* Source extract *
-*-
In the event this Agreement is terminated by the Company without
Cause, other than due to an Officer's Disability or death, or in the event this
Agreement is terminated due to a Constructive Termination Without Cause, or in
the event this Agreement is terminated by the Officers' Co. for Cause, the
Officers' Co. shall only be entitled to:
(a) Base Cash Consideration through the date of such termination;
(b) if a Viable Financing has occurred, a lump sum payment equal to
the target for Additional Consideration prorated for the remaining portion of
the Original Term;
(c) if a Viable Financing has occurred, a lump sum payment equal to
Base Cash Consideration that would otherwise have been payable through the end
of the Original Term;
(d) any earned but unpaid non-cash portion of the Incentive Pool
pursuant to Section 7;
(e) if a Viable Financing has occurred, any unpaid Start Up Fee
pursuant to Section 4, any earned but unpaid Financing Fees pursuant to Section
9 and the appropriate cash portion of the Incentive Pool pursuant to Section 7;
and
(f) acceleration of all Options as provided in the Option
Agreement.
16. Voluntary Termination.
-*-
* Supplied records *
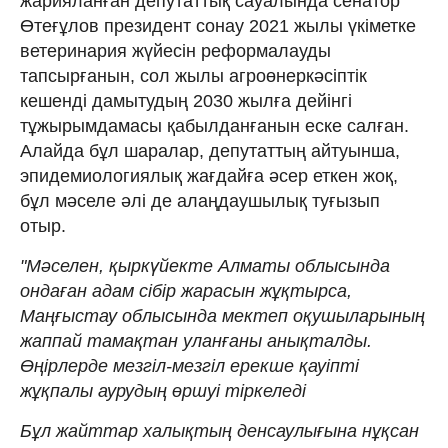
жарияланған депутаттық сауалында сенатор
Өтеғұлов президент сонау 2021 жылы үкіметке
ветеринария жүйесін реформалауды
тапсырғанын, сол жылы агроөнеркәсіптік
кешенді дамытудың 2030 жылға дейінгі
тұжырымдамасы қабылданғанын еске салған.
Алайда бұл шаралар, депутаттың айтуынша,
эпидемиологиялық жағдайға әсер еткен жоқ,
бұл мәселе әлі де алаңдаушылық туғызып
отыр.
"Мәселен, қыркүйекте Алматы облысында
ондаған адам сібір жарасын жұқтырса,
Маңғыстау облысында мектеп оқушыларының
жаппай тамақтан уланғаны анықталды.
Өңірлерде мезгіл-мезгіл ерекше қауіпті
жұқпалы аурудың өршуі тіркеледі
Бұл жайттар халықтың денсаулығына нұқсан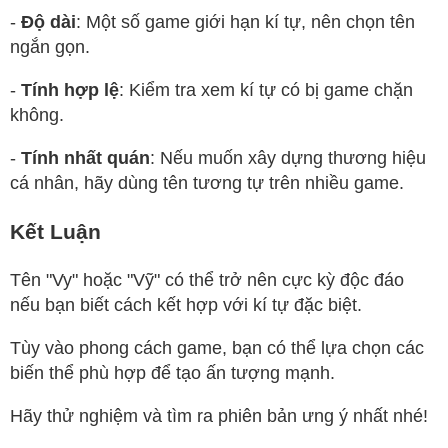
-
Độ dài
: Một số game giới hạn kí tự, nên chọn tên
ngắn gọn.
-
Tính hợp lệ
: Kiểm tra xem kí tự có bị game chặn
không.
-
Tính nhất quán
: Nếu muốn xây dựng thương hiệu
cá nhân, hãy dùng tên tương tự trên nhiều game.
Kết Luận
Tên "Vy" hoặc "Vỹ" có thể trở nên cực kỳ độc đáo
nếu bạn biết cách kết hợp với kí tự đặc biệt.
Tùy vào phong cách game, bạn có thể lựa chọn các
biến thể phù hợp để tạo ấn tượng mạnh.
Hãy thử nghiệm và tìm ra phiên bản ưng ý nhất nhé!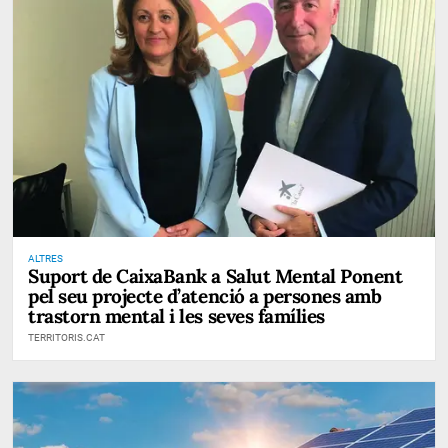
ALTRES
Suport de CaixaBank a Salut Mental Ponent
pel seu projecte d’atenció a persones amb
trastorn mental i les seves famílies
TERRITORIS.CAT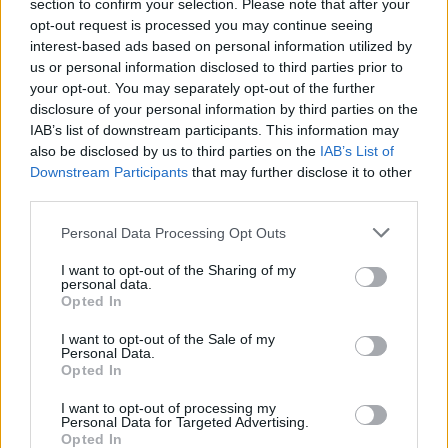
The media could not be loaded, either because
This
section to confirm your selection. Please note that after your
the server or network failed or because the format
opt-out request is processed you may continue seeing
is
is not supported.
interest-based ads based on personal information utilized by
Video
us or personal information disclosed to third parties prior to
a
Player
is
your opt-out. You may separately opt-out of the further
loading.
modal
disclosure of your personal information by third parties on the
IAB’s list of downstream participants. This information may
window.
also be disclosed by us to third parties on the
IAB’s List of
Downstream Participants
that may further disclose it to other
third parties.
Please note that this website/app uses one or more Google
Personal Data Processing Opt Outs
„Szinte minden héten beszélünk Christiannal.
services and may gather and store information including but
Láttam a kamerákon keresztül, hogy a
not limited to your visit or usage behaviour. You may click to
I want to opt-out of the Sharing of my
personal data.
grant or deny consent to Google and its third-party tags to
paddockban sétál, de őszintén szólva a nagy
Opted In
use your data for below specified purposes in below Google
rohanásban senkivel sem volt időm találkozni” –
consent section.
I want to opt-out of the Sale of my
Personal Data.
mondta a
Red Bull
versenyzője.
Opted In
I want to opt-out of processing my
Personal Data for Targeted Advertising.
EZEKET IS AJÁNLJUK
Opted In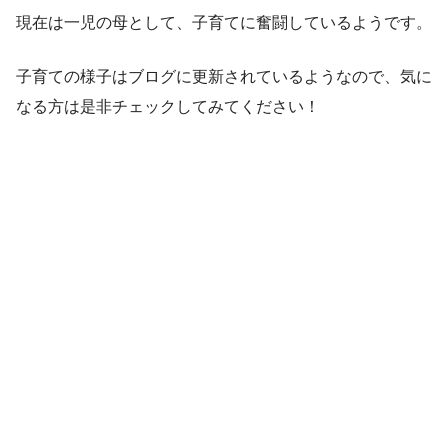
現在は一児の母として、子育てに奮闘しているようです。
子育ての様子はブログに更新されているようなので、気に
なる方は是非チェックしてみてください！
-*-
* Request A *
How would you render this sentence from the contract excerpt on termination in Spanish: "In the event this Agreement is terminated by the Company without Cause, other than due to an Officer's Disability or death, or in the event this Agreement is terminated due to a Constructive Termination Without Cause, or in the event this Agreement is terminated by the Officers' Co. for Cause, the Officers' Co. shall only be entitled to: (a) Base Cash Consideration through the date of such termination; (b) if a Viable Financing has occurred, a lump sum payment equal to the target for Additional Consideration prorated for the remaining portion of the Original Term; (c) if a Viable Financing has occurred, a lump sum payment equal to Base Cash Consideration that would otherwise have been payable through the end of the Original Term; (d) any earned but unpaid non-cash portion of the Incentive Pool pursuant to Section 7; (e) if a Viable Financing has occurred, any unpaid Start Up Fee pursuant to Section 4, any earned but unpaid Financing Fees pursuant to Section 9 and the appropriate cash portion of the Incentive Pool pursuant to Section 7; and (f) acceleration of all Options as provided in the Option Agreement."?
* Request B *
In the contract excerpt on termination, what does item (f) entitle the Officers' Co. to?
The rows can be set aside, since nothing here depends on them.

* Answer A *
En caso de que la Compañía rescinda este Contrato sin Causa, salvo por Incapacidad o fallecimiento de un Directivo, o en caso de que este Contrato se rescinda debido a una Rescisión Implícita sin Causa, o en caso de que la Officers' Co. rescinda este Contrato por Causa, la Officers' Co. solo tendrá derecho a: (a) la Contraprestación Base en Efectivo hasta la fecha de dicha rescisión; (b) si se ha producido una Financiación Viable, un pago único igual al objetivo de Contraprestación Adicional prorrateado por la parte restante del Plazo Original; (c) si se ha producido una Financiación Viable, un pago único igual a la Contraprestación Base en Efectivo que de otro modo habría sido pagadera hasta el final del Plazo Original; (d) cualquier parte no monetaria devengada pero no pagada del Fondo de Incentivos conforme a la Sección 7; (e) si se ha producido una Financiación Viable, cualquier Comisión de Puesta en Marcha no pagada conforme a la Sección 4, cualquier Comisión de Financiación devengada pero no pagada conforme a la Sección 9 y la parte correspondiente en efectivo del Fondo de Incentivos conforme a la Sección 7; y (f) la aceleración de todas las Opciones según lo previsto en el Contrato de Opciones.

* Answer B *
Acceleration of all Options as provided in the Option Agreement.